Cybersecurity and data governance is a critical pillar of CAAS’ work. To ensure that the Singapore air hub remains safe and secure for air travel, every mission-critical system that supports air hub operations must be well-protected and resilient against rapidly evolving, and increasingly complex, cybersecurity threats.

CAAS is therefore looking for a strong and dynamic candidate to lead the Cybersecurity Oversight and Governance Branch, in the newly established Cybersecurity and Data Governance Division focused on strengthening and uplifting cybersecurity capabilities in CAAS and across the aviation sector.

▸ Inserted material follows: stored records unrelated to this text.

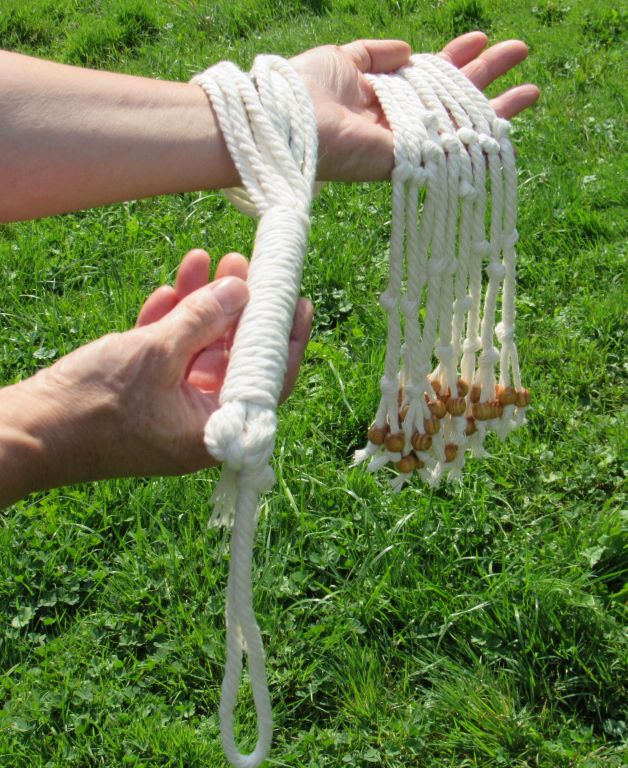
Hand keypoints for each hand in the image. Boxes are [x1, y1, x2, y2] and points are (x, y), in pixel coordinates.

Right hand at [0, 250, 311, 504]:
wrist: (29, 432)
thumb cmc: (92, 405)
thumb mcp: (155, 353)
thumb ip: (203, 320)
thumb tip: (241, 290)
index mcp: (216, 429)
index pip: (268, 382)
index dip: (284, 338)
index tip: (295, 300)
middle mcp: (201, 421)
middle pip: (234, 359)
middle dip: (237, 309)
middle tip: (243, 265)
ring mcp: (173, 407)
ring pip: (200, 350)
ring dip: (202, 307)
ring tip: (206, 260)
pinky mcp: (147, 394)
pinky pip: (171, 356)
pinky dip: (172, 325)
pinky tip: (170, 290)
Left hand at [291, 32, 540, 181]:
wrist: (286, 122)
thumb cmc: (306, 89)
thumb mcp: (344, 57)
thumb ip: (377, 53)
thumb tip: (410, 49)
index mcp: (382, 95)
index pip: (428, 76)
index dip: (455, 57)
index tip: (480, 37)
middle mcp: (397, 120)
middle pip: (451, 97)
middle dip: (486, 74)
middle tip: (521, 52)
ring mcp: (404, 143)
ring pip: (458, 124)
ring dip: (496, 107)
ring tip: (532, 89)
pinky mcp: (405, 161)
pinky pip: (448, 152)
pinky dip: (477, 142)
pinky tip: (505, 130)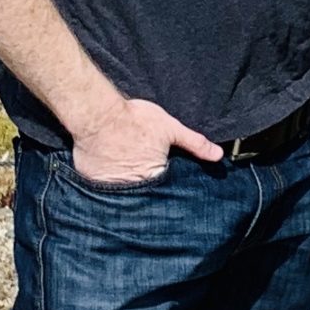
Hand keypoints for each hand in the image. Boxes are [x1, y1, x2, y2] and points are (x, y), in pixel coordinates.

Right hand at [69, 91, 221, 185]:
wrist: (98, 115)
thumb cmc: (134, 119)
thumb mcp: (170, 128)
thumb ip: (194, 143)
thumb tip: (217, 154)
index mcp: (153, 177)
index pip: (164, 190)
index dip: (164, 184)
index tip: (160, 176)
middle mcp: (132, 187)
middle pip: (142, 192)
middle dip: (144, 189)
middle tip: (139, 171)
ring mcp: (110, 188)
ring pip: (121, 193)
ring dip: (124, 188)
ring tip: (123, 173)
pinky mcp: (92, 182)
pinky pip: (101, 188)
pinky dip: (104, 183)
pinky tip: (106, 172)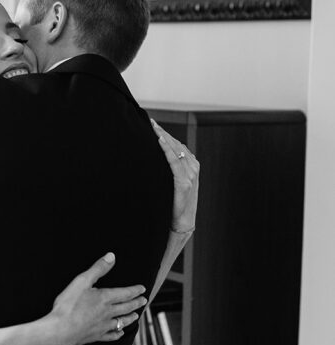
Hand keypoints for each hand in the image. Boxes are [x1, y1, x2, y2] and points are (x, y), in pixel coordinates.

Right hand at [47, 253, 146, 344]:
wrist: (60, 331)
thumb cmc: (68, 306)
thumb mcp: (82, 281)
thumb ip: (97, 269)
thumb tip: (111, 257)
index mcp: (105, 298)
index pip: (125, 293)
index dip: (135, 290)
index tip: (142, 289)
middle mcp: (107, 313)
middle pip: (126, 307)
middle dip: (136, 303)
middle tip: (143, 301)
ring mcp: (103, 326)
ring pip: (121, 321)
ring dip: (130, 318)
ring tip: (136, 315)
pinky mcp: (96, 336)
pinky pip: (111, 335)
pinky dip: (118, 333)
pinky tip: (120, 333)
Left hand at [151, 119, 199, 233]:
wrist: (183, 222)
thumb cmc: (176, 203)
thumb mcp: (176, 183)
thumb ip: (172, 170)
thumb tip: (157, 158)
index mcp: (192, 166)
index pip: (178, 145)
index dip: (166, 134)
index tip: (154, 125)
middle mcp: (193, 168)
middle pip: (176, 144)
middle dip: (163, 132)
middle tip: (150, 121)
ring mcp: (190, 174)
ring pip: (176, 150)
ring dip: (163, 136)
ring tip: (153, 126)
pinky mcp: (184, 182)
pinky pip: (174, 161)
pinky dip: (167, 149)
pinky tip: (159, 140)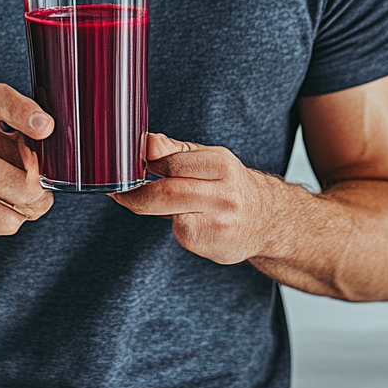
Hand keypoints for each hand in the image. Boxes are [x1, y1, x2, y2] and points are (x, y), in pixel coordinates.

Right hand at [0, 84, 53, 250]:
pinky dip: (2, 218)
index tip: (46, 127)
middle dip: (31, 176)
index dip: (22, 110)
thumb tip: (48, 177)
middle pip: (0, 147)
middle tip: (43, 193)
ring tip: (30, 207)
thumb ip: (30, 158)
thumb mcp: (11, 160)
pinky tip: (11, 220)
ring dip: (19, 196)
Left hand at [112, 133, 279, 264]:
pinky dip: (175, 223)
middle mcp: (224, 194)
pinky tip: (188, 220)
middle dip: (135, 195)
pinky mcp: (212, 245)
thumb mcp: (206, 158)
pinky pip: (180, 232)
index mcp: (221, 165)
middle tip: (120, 193)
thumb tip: (147, 142)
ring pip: (168, 214)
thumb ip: (173, 150)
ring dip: (152, 208)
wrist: (266, 219)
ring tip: (151, 201)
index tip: (128, 168)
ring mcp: (219, 223)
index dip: (145, 166)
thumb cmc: (228, 183)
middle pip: (166, 194)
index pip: (170, 164)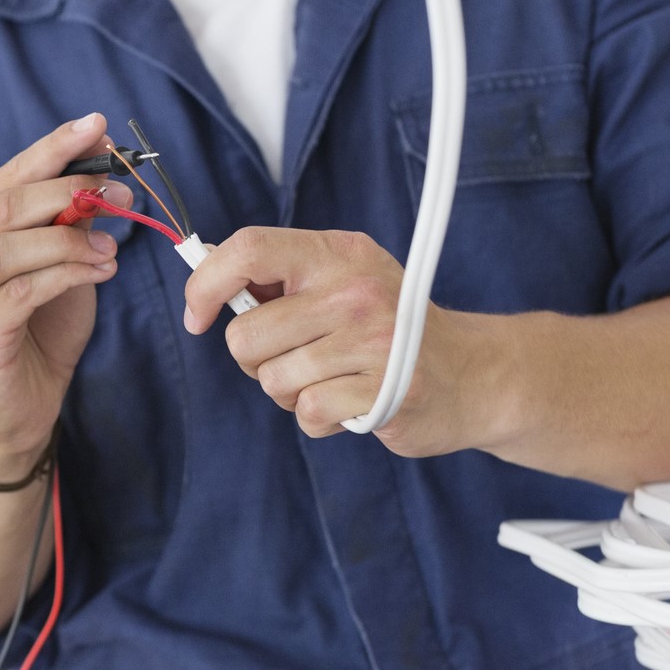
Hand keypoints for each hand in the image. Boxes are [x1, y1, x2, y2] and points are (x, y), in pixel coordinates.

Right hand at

You will lead the team in strengthening cybersecurity in the aviation sector and ensuring operational readiness to respond to cybersecurity threats, as well as strengthening ICT and data governance in CAAS.

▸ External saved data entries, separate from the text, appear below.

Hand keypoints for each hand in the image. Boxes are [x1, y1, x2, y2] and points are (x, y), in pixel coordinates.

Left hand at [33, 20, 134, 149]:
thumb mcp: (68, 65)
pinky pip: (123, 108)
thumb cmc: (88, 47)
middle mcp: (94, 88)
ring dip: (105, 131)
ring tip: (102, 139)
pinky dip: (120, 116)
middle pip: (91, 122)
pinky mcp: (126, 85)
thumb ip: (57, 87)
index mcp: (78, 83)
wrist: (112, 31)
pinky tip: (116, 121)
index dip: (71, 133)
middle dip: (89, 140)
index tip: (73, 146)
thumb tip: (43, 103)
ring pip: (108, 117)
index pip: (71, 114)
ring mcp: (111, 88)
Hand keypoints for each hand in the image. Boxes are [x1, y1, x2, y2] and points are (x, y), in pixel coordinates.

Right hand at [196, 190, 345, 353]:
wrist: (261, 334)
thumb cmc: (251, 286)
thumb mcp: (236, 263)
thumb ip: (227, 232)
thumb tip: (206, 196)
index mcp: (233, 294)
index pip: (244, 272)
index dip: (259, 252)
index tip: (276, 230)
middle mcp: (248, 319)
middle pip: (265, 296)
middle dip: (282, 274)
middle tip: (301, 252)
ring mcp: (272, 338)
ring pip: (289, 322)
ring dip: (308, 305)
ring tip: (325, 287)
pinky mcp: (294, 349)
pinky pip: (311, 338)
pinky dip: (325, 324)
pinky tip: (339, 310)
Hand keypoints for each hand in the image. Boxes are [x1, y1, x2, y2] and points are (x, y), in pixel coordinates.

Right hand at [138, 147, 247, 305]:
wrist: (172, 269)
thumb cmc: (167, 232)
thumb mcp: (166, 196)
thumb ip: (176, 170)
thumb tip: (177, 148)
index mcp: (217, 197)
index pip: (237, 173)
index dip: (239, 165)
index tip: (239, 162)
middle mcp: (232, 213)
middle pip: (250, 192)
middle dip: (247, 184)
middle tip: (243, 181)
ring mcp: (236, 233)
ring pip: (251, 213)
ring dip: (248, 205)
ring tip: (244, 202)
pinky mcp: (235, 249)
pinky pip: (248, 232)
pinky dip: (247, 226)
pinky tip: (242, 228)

You will also have opportunities to engage international stakeholders in shaping international standards, and collaboration initiatives on aviation cybersecurity.

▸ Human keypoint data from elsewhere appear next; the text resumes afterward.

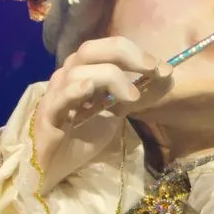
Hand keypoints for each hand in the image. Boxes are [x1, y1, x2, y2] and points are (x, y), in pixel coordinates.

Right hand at [40, 36, 171, 129]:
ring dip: (110, 78)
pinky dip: (74, 90)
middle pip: (90, 50)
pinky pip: (59, 98)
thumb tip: (166, 76)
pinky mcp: (48, 116)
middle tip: (151, 69)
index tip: (162, 68)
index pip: (107, 49)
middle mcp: (67, 77)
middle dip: (124, 54)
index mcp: (83, 72)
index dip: (135, 53)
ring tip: (132, 97)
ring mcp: (55, 94)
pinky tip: (89, 88)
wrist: (55, 165)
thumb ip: (133, 95)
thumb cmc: (81, 137)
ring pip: (78, 72)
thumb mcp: (115, 114)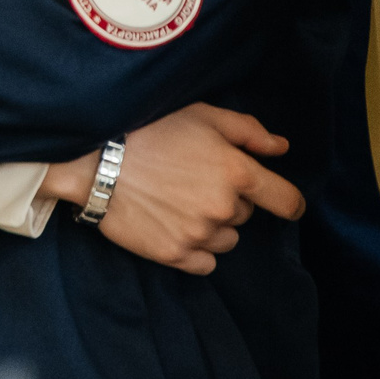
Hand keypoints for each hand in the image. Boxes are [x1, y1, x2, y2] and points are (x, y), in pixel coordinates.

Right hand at [42, 103, 303, 274]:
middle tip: (193, 181)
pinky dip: (196, 249)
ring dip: (213, 225)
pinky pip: (205, 263)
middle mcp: (224, 207)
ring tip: (179, 203)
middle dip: (228, 200)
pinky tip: (173, 226)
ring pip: (227, 239)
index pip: (287, 201)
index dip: (287, 201)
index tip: (280, 200)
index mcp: (237, 172)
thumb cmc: (147, 129)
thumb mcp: (201, 115)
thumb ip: (247, 131)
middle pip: (246, 214)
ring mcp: (199, 234)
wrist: (92, 159)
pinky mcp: (174, 254)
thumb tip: (281, 148)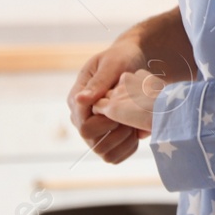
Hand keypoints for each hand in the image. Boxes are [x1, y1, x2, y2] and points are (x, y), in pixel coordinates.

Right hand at [67, 29, 149, 163]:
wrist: (136, 61)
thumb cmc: (122, 58)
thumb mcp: (111, 64)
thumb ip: (98, 83)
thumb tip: (80, 99)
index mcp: (77, 100)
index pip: (84, 125)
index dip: (105, 123)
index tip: (123, 109)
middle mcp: (82, 118)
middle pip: (93, 142)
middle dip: (116, 133)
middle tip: (131, 118)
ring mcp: (94, 129)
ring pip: (104, 153)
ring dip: (124, 142)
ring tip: (135, 123)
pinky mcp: (108, 136)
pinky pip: (115, 156)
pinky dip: (129, 148)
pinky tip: (137, 131)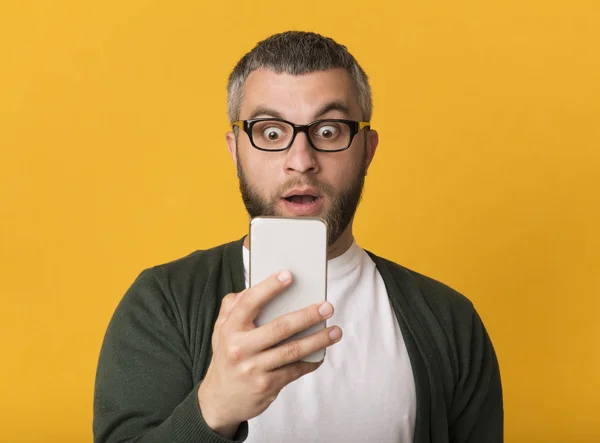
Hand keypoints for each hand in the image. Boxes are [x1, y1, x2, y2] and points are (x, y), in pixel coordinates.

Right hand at [197, 269, 341, 437]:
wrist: (219, 400)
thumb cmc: (227, 356)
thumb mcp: (221, 330)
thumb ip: (232, 306)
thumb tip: (253, 285)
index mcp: (230, 329)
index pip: (250, 302)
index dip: (269, 287)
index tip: (289, 275)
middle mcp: (240, 348)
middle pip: (280, 327)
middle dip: (308, 316)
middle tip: (327, 306)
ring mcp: (253, 368)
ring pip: (292, 350)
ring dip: (318, 340)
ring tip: (335, 331)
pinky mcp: (266, 385)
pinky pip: (294, 371)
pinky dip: (310, 362)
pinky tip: (321, 354)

[What you will be working on]

Key responsibilities include:

• Leading and ensuring the smooth day-to-day running of the Cybersecurity Oversight and Governance Branch
• Primarily responsible for maintaining and strengthening the cybersecurity posture of CAAS and the aviation sector through active regulation, proactive management, driving awareness and industry engagement.

Cybersecurity Oversight

• Develop and implement cybersecurity oversight programmes to ensure compliance with cybersecurity regulatory requirements by the aviation sector
• Formulate and implement aviation cybersecurity policies and regulations to ensure the cybersecurity resilience of aviation Critical Information Infrastructure (CII) owners and other regulated entities
• Support initiatives through risk management, including performing security risk assessments, and recommending risk treatment and ensure mitigation measures are applied
• Support the Assistant Commissioner, who assists the Commissioner of Cybersecurity under the Cybersecurity Act, in directing and overseeing the critical information infrastructure (CII) in the aviation sector. These duties include identifying CII and to regulate CII owners, managing the CII owners’ compliance with the cybersecurity codes of practice and standards of performance, implementing national cybersecurity initiatives, monitoring cybersecurity threats and responding to cybersecurity incidents
• Participate in international meetings and engage key international partners in developing international standards and other collaboration initiatives in aviation cybersecurity
• Keep abreast of the latest industry cybersecurity practices and technologies, as well as emerging threats and vulnerabilities, and recommend appropriate controls and solutions for implementation to enhance aviation cybersecurity posture
• Manage engagements within the aviation sector, where relevant, as part of overall account management
• Develop and manage cybersecurity technology programmes that address the cybersecurity challenges or gaps of organisations that are subject to cybersecurity requirements under CSA’s legislative framework
• Manage and coordinate aviation sector-responses to cybersecurity incidents and threats

ICT and Data Governance Section

• Review and develop CAAS ICT policies, standards, and processes in line with government IM8
• Work closely with internal stakeholders, such as system owners, to ensure compliance with CAAS ICT policies, standards, and processes
• Manage and coordinate internal and external audits on CAAS systems and processes, and ensure follow-up actions are completed

[What we are looking for]

• Suitable qualifications in Cybersecurity, Information Security, Information Technology, Computer Science, Engineering (Computing / Telecommunication) or equivalent
• Suitable cybersecurity certifications like CISSP, CISM, CISA and SANS will be advantageous
• 10 or more years of direct and relevant full-time cybersecurity work experience in policy formulation, incident response, management, regulatory oversight, and compliance experience in IT and business/industry, with demonstrable leadership experience and responsibilities
• Preferably 5 or more years of experience in large organisations leading cross-functional teams and/or enterprise-wide programs.
• Good analytical, planning, leadership and execution skills
• Expertise in budget planning and financial management
• Strong stakeholder management skills to deal with complex issues; influence internal and external stakeholders to achieve targeted outcomes
• Strong verbal and written communication skills

Note: Your appointment designation will commensurate with your relevant work experience. Successful candidates will be offered a 3-year contract in the first instance and may be considered for placement on a permanent tenure or subsequent contract renewal.